- **PAGE EXTRACT**:
┏━━
Since it's stillwater season, and some of us have been hitting the lakes recently, I'll just share a little of what I tend to do when hitting a totally brand new lake that I've never been to before.

First, just be observant of what's happening in the lake that you've decided to fish. Certain hatches of insects happen at specific times of the year, like a boatman or sedge hatch, or a damsel migration. Look around in the shallows and see if you can find things like leeches, scuds, or nymphs (ie. dragonflies or damsels). If there is a strong chironomid hatch going on, what size and colour are they? Do you see any riseforms on the water that can tell you whether they are taking pupas, emergers, or adults? These types of information will help you determine what tactics are worth trying.

If there's nothing much happening that I can see on the water, one of the things that I like to do is exploratory trolling. Yup...I still troll. :) Trolling is a great way of figuring out structure in a brand new lake, and covering a lot of water to see where the fish may be holding or where their feeding lanes may be. These days, I have the advantage of a boat with a small outboard, EMO, and sonar in order to find structure...but even if you're paddling around in a float tube, you can still find visual cues of where dropoffs and shoals may be in a lake. I usually like to tie on a leech or woolly bugger on a clear sinking line in order to explore.
┗━━
- **DATA EXTRACT**:
┏━━
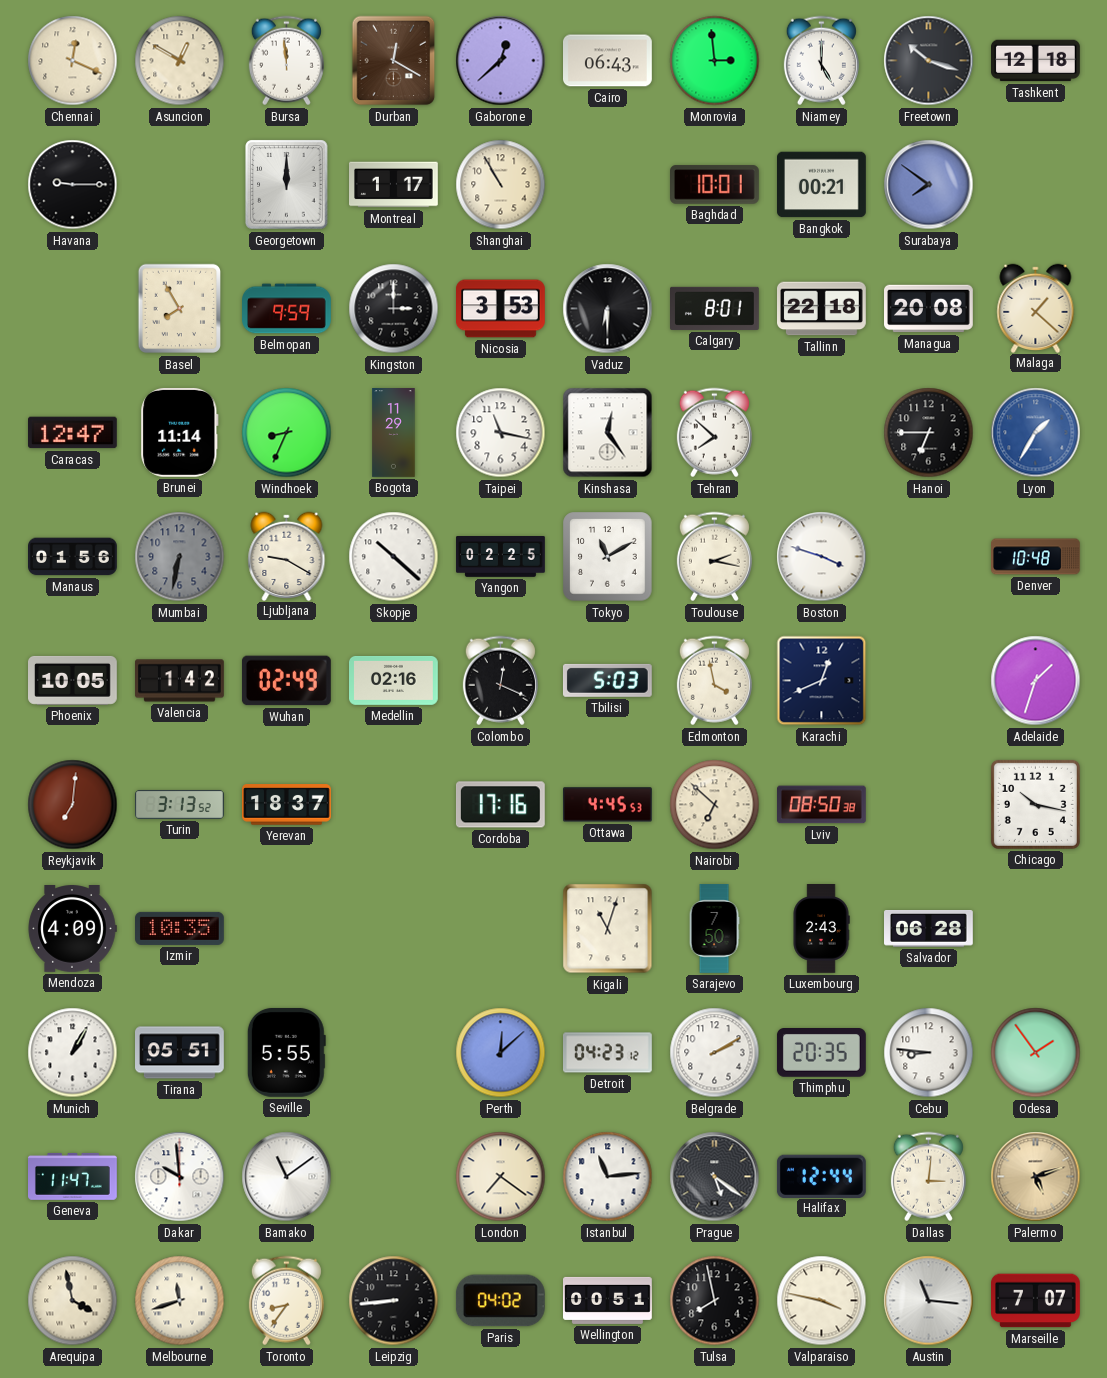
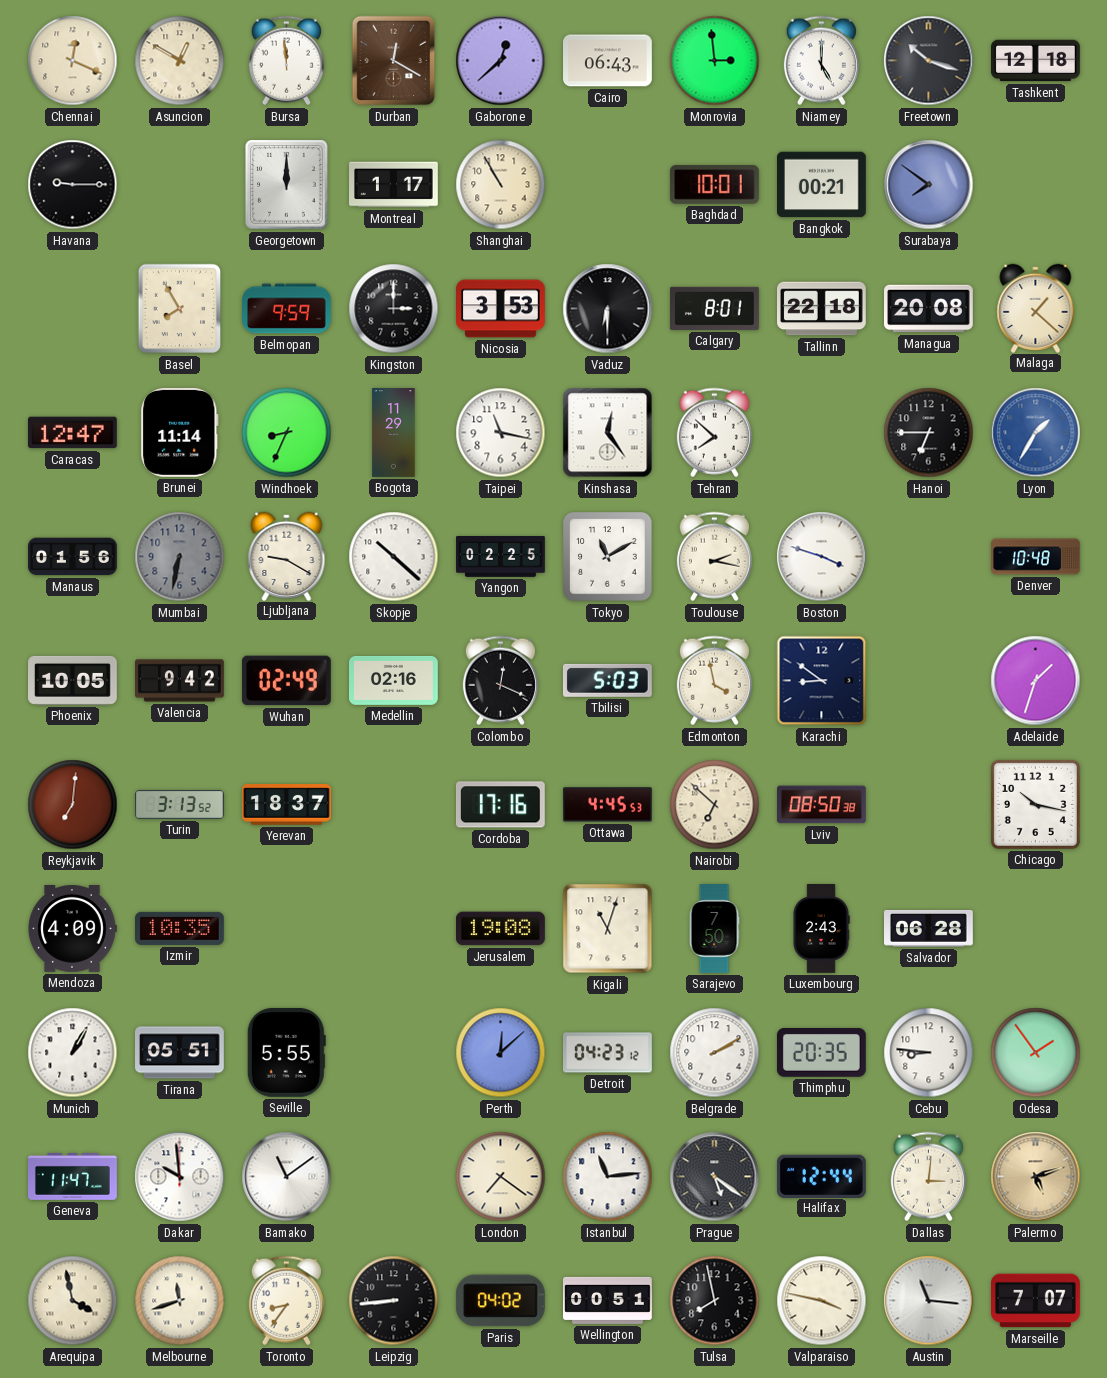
Valencia: 1:42 -> 9:42
Karachi: 12:41 -> 8:51
Jerusalem: none -> 19:08
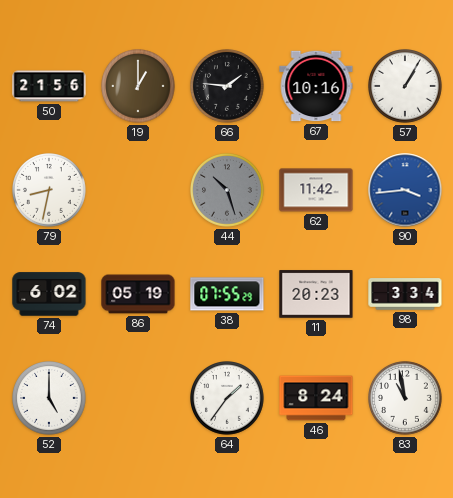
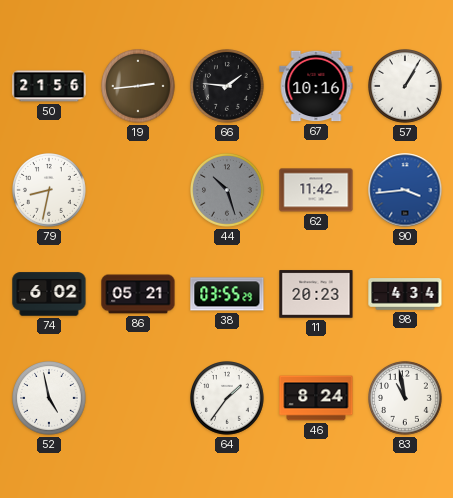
19: 1:00 -> 2:44
86: 05:19 -> 05:21
38: 07:55 -> 03:55
98: 3:34 -> 4:34
52: 5:00 -> 4:58
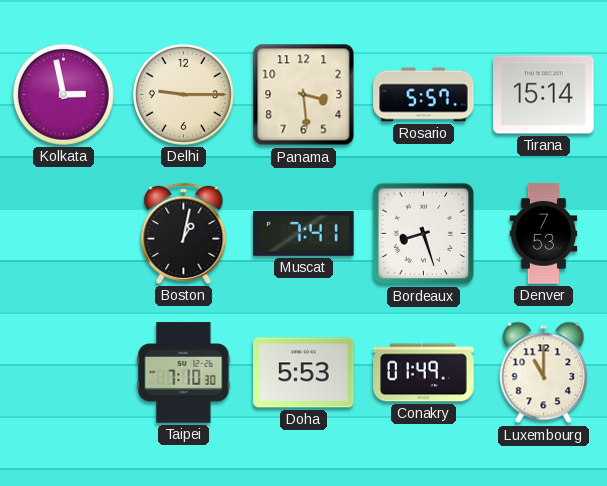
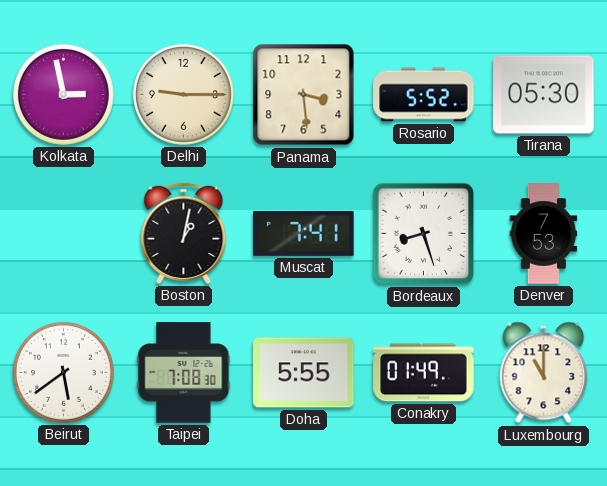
Rosario: 5:57 -> 5:52
Tirana: 15:14 -> 05:30
Beirut: none -> 5:39
Taipei: 7:10 -> 7:08
Doha: 5:53 -> 5:55
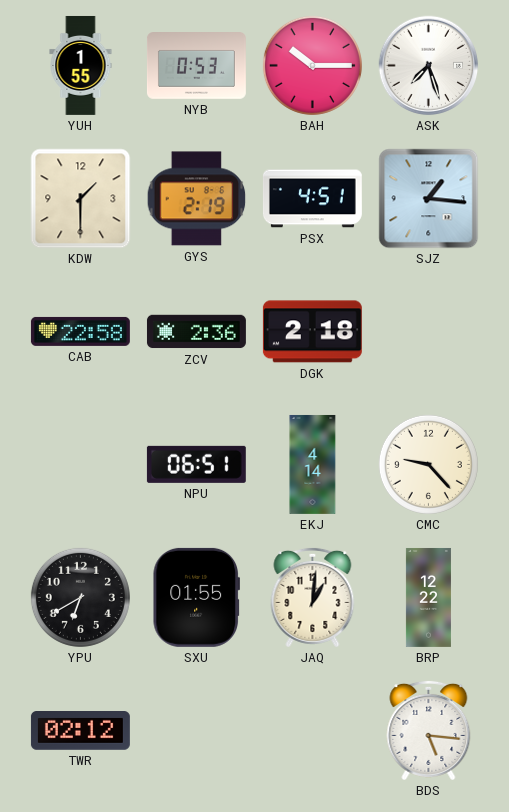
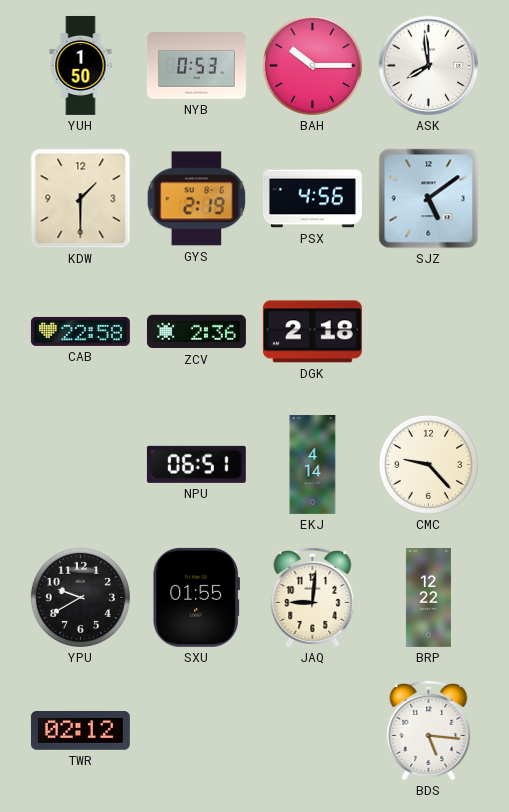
YUH: 1:55 -> 1:50
ASK: 7:27 -> 7:59
PSX: 4:51 -> 4:56
SJZ: 1:16 -> 5:09
YPU: 6:40 -> 9:40
JAQ: 1:01 -> 9:01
┗━━
- **WHAT YOU NEED TO DO**:
Extend the piece on fishing an unfamiliar lake, picking up after its last sentence. The data that accompanies this text has no connection to it.

- **ANSWER**:
As the Winston prostaff who I ran into the other day at Bleeker noted in our conversation, BC is almost like a "cult mecca" for chironomid fishing in all of North America...maybe even the world. This is with good reason. Flyfishing guru Brian Chan is one who perfected this technique, and he lives right here in Kamloops. Trout feed on what's available to them, and chironomids hatch through most of the season. In stillwater, after I find where the fish are holding or moving through, I will often tie on a chironomid if there's a hatch going on. Match the hatch, but for the most part, have a decent selection of blacks, browns, olives and chromies in your flybox. Variations should include a beadhead for getting down fast, or a white glass bead ("snowcone") for murky waters or low light conditions. Ribbing material can be gold, copper, silver, or red.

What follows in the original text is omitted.